9. Mantener la coherencia del sistema con la realidad: la prohibición de la guarda de hecho y sus excepciones

Ciertos interrogantes claves siempre han inquietado a la práctica de la adopción: ¿Pueden los padres “elegir” los futuros padres adoptivos de su hijo? ¿Es posible el contacto directo entre familia de origen y pretensa adoptiva? ¿Cuál es el rol o la función que le cabe al registro de adoptantes? ¿Qué sucede con los supuestos que se conocen de “chicos puestos”?
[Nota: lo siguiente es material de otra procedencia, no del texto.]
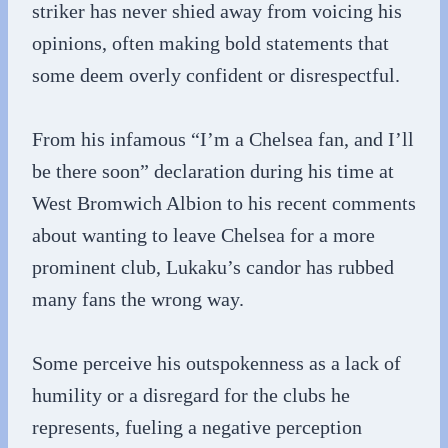
striker has never shied away from voicing his
opinions, often making bold statements that
some deem overly confident or disrespectful.
From his infamous “I’m a Chelsea fan, and I’ll
be there soon” declaration during his time at
West Bromwich Albion to his recent comments
about wanting to leave Chelsea for a more
prominent club, Lukaku’s candor has rubbed
many fans the wrong way.
Some perceive his outspokenness as a lack of
humility or a disregard for the clubs he
represents, fueling a negative perception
Es sabido que la ley –incluso legislaciones integrales como lo es un Código Civil no tiene el “poder mágico” de evitar maniobras fraudulentas o conductas lamentablemente arraigadas y avaladas por algunos operadores jurídicos y no jurídicos que consideran que es mejor en el interés del niño y de su familia contactarse de manera directa con una mujer en situación de vulnerabilidad por razones de carencia socioeconómicas a quienes se les ofrece “entregar” a su hijo a otra familia en la cual estaría “mejor cuidado” y podría tener “una mejor vida”, llevando así una decisión “no egoísta” que mejoraría la vida del niño y de la propia madre y su familia ya que por lo general, suele tener otros hijos. ¿Una ley de adopción puede lograr una necesaria y pendiente “deconstrucción cultural”? Sola no puede. Por ende, la reforma sigue la línea de prohibir el contacto directo entre la familia de origen –por lo general, madres solas y en estado de total vulnerabilidad- con pretensos adoptantes; pero también se es consciente que esta
herramienta jurídica no es “la” solución para erradicar prácticas que tanto daño le hacen a la figura de la adopción y en definitiva, a lograr la efectiva satisfacción del derecho de todo niño a vivir en familia.
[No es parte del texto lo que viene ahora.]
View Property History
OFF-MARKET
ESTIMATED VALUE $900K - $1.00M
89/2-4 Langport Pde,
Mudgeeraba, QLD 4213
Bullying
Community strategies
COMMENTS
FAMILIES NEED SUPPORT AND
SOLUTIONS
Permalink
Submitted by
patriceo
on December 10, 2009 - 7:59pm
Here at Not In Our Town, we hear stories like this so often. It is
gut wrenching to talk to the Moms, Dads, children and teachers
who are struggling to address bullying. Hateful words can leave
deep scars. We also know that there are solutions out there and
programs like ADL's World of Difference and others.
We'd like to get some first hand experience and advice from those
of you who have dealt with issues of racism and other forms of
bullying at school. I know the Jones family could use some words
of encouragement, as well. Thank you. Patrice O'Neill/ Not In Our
¿Qué se dice en el proyecto? Se mantiene la prohibición de la guarda de hecho al vedar expresamente la entrega directa en guarda de niños, niñas y adolescentes mediante escritura pública o acto administrativo; pero amplía esta prohibición al disponer que se extiende a toda “entrega directa en guarda otorgada por cualquiera de los progenitores u otros familiares del niño” (art. 611). Pero no se queda en la mera prohibición, sino que avanza al facultar a los jueces a “separar al niño transitoria o definitivamente de su guardador, excepto que se compruebe judicialmente que la elección de los progenitores se funda en la existencia de un vínculo de parentesco o afectivo, entre éstos y el o los pretensos guardadores del niño”. Y si de principio de realidad se trata, este es el que está presente en esta excepción, al reconocer que no todo contacto directo es un caso de “chico puesto” con la consecuente vulneración de derechos que esta actitud conlleva, sino que hay casos en los cuales este vínculo es sincero, es decir, responde a una relación afectiva o de parentesco previa que el juez debe analizar en cada caso. Esta diferenciación que se hace en el proyecto se vincula con la delegación del ejercicio
de la responsabilidad parental prevista en el art. 643 y que a los fines de que no se cuelen situaciones de “chicos puestos” por esta otra vía. De este modo, se alcanza una regulación integral y sistémica, en la cual se conocen cuáles son los subterfugios que se utilizan para sortearse los pasos legales para la adopción del niño y así, se pretende el debido control judicial para todas estas maniobras a los fines de lograr una intervención dentro de la ley y no fuera de ella como lo que acontece hoy en la gran mayoría de los casos.

Es por ello que la última parte del articulado en análisis, el art. 611, establece que “Ni la guarda de hecho, ni los supuestos de guarda judicial o delegación del ejercicio de la responsabilidad parental deben ser considerados a los fines de la adopción”, siendo imprescindible el cumplimiento de los pasos procesales y de fondo que se establecen en el Título relativo a la adopción; siendo además y en definitiva, una responsabilidad del estado como garante último de los derechos de todas las personas elegir los mejores padres para un niño, por ello este paso obligado por los registros de adoptantes como un requisito esencial para adoptar un niño.